I thought I had to be someone else to be loved. I felt that I was multi-faceted, but now, I see that I was simply shape-shifting to be whomever others needed from me. I dressed the part and yet, at the end of the day, I was so exhausted. Tired of acting. Tired of changing my script based on who I interacted with.

In the neurodivergent community, this is known as masking. I’m not sure if I was masking or just uncomfortable in my own skin after being made to feel ashamed for who I am. But in 2019, something changed.

I went back to school to finish my undergrad degree, and somehow, through my education and meeting new people who encouraged me to unveil my true self, I began to unwrap my many false layers. I began to experiment with identity in a new way – instead of piling on layers to protect myself, I began stripping layers of myself until my vulnerable and true self remained. A friend reassured me that people would “worship [my] strange”. That phrase resonated through me and I began to embrace this part of myself that I long abandoned.
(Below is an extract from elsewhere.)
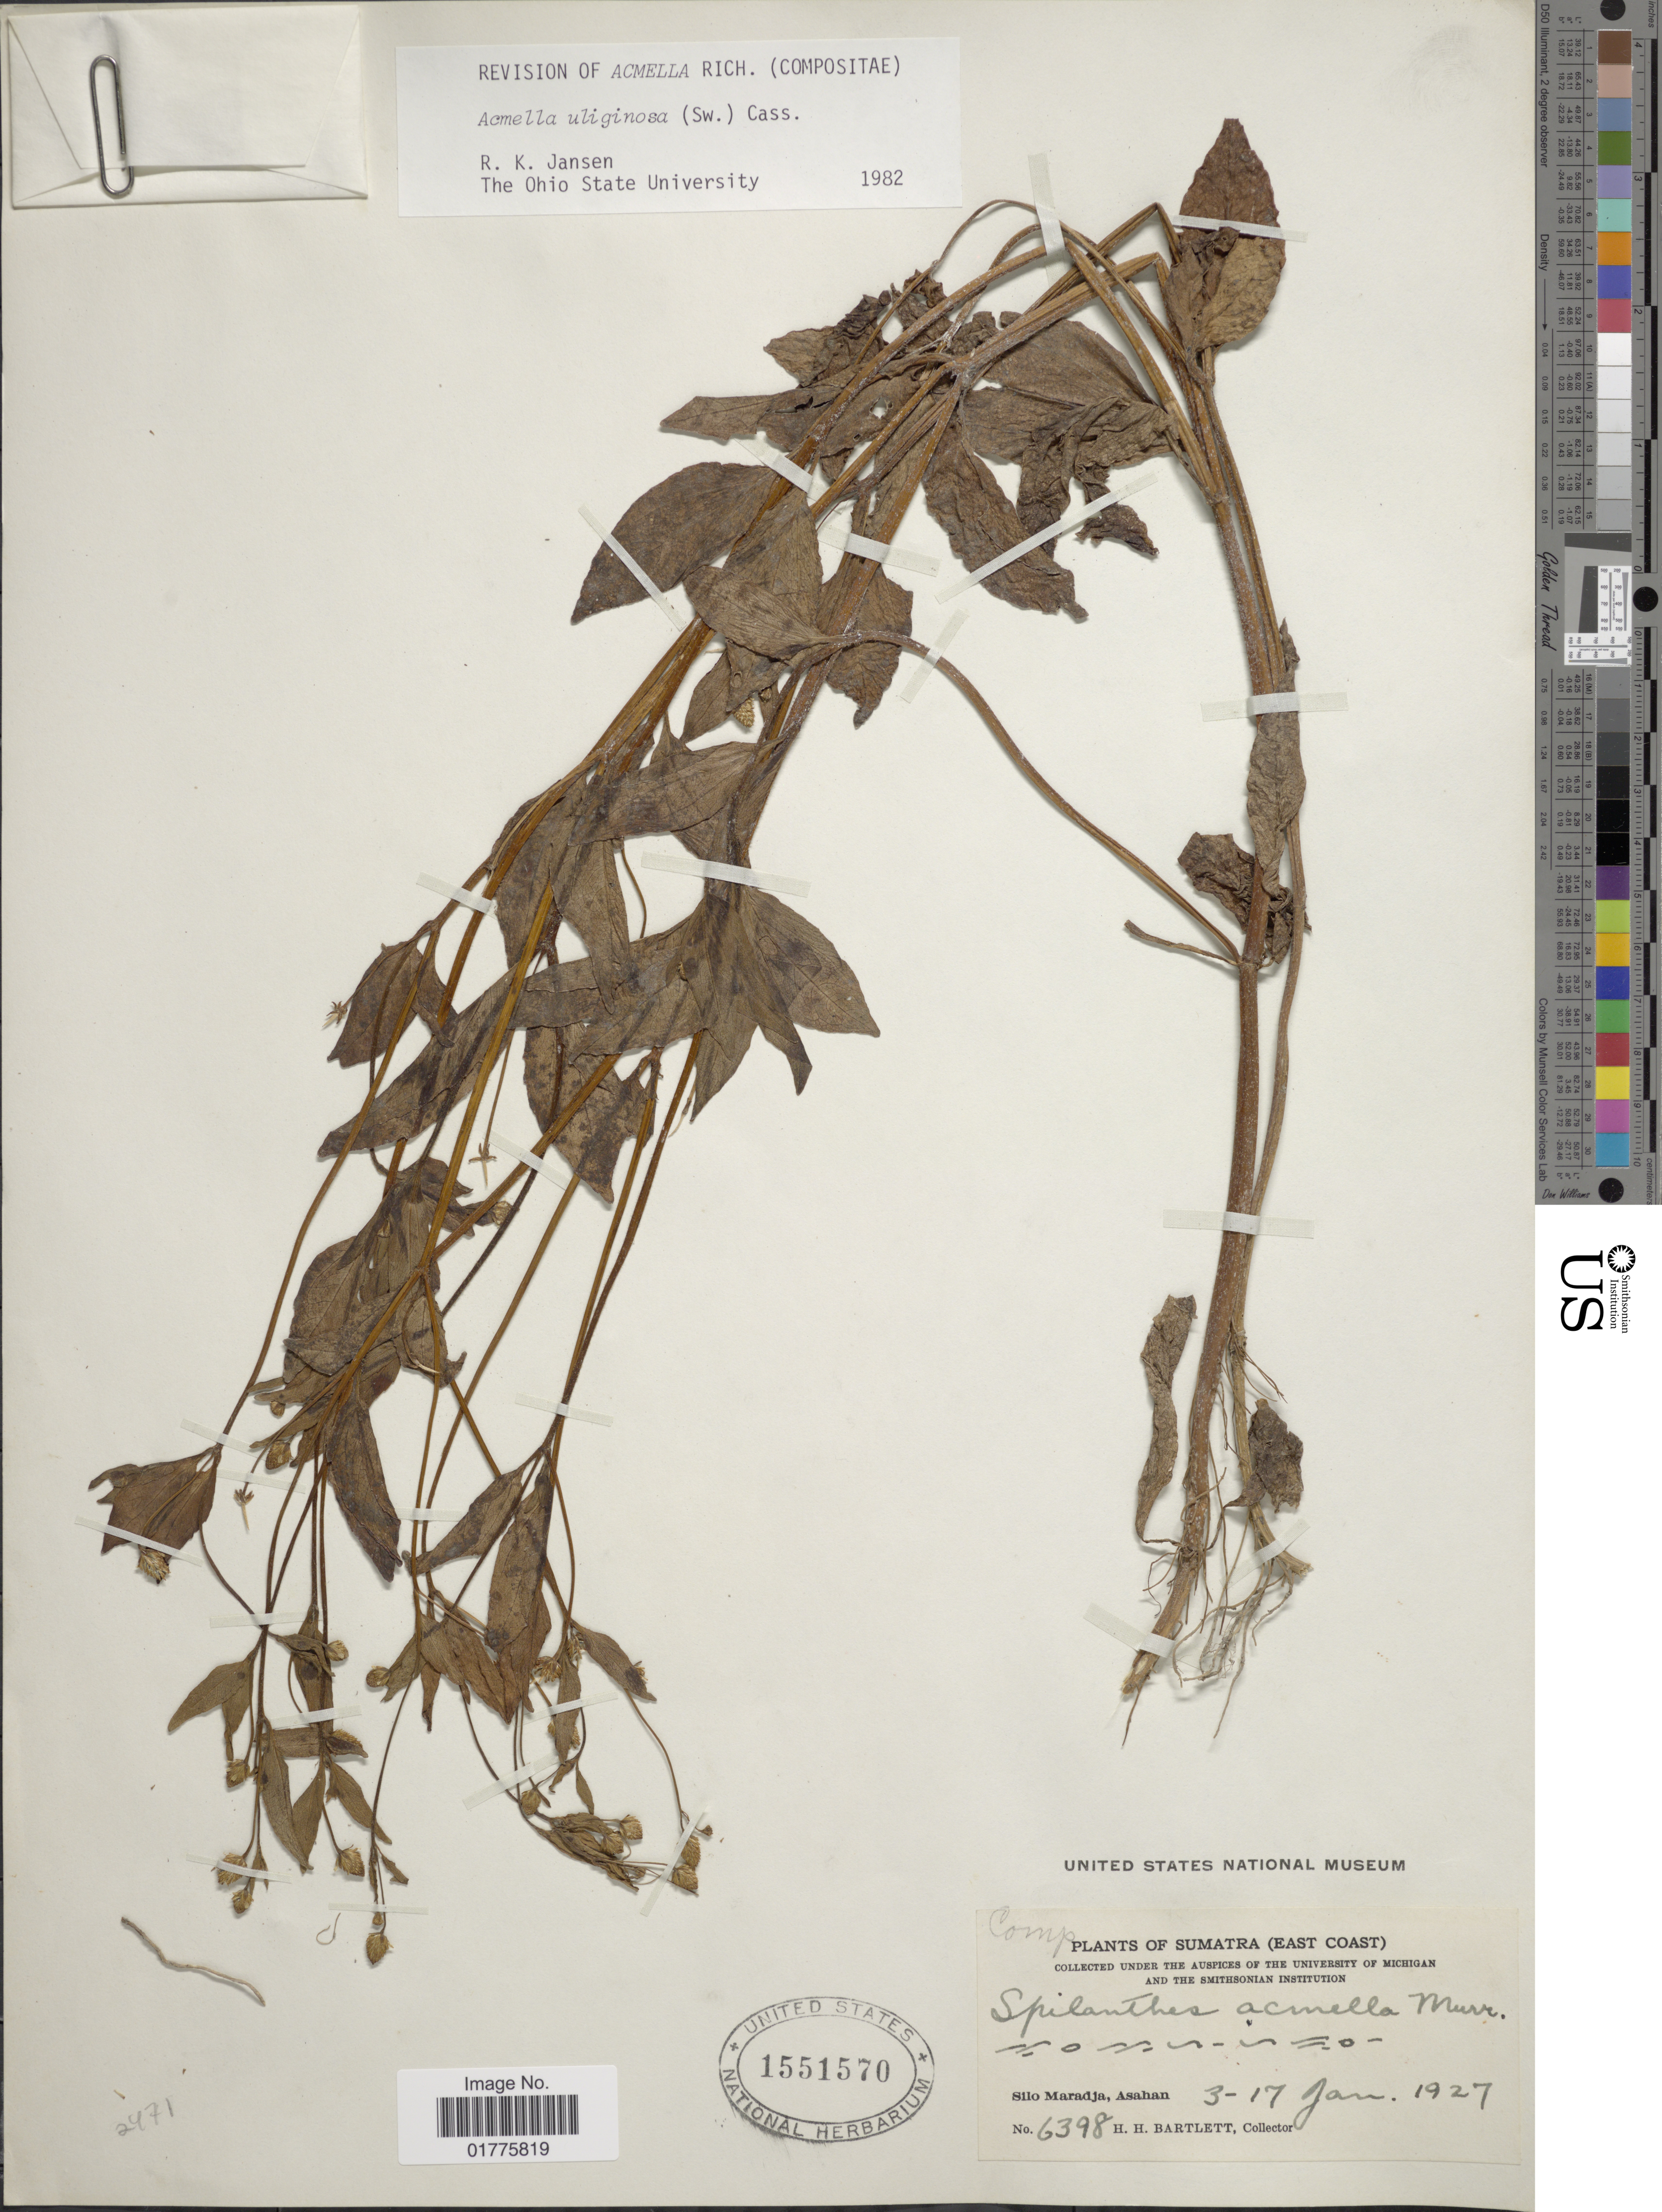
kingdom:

I reached out to people and showed them genuine, unfiltered kindness. I danced to the music at the fast food restaurant, I walked on landscape walls as though they were a tight rope, I began to radiate joy. I honestly stopped caring what others thought of me. These experiences transformed me. Friends began to say how I was glowing. That I had become a new person.

via PostSecret

I might be strange and sometimes, feel like an alien on a foreign planet, but I finally discovered I would rather be my own version of strange than a replica of those who surrounded me. I want to be the individual I am – not blend in. That being said, I don’t want to be eccentric simply for weirdness sake, but I just want to embrace my genuine, authentic self.

And I am embracing her.

I hope if you are out there, you read this and know that yes, I’m here, and I’m just as strange as you.

And now that you have my scent, you can always find me again.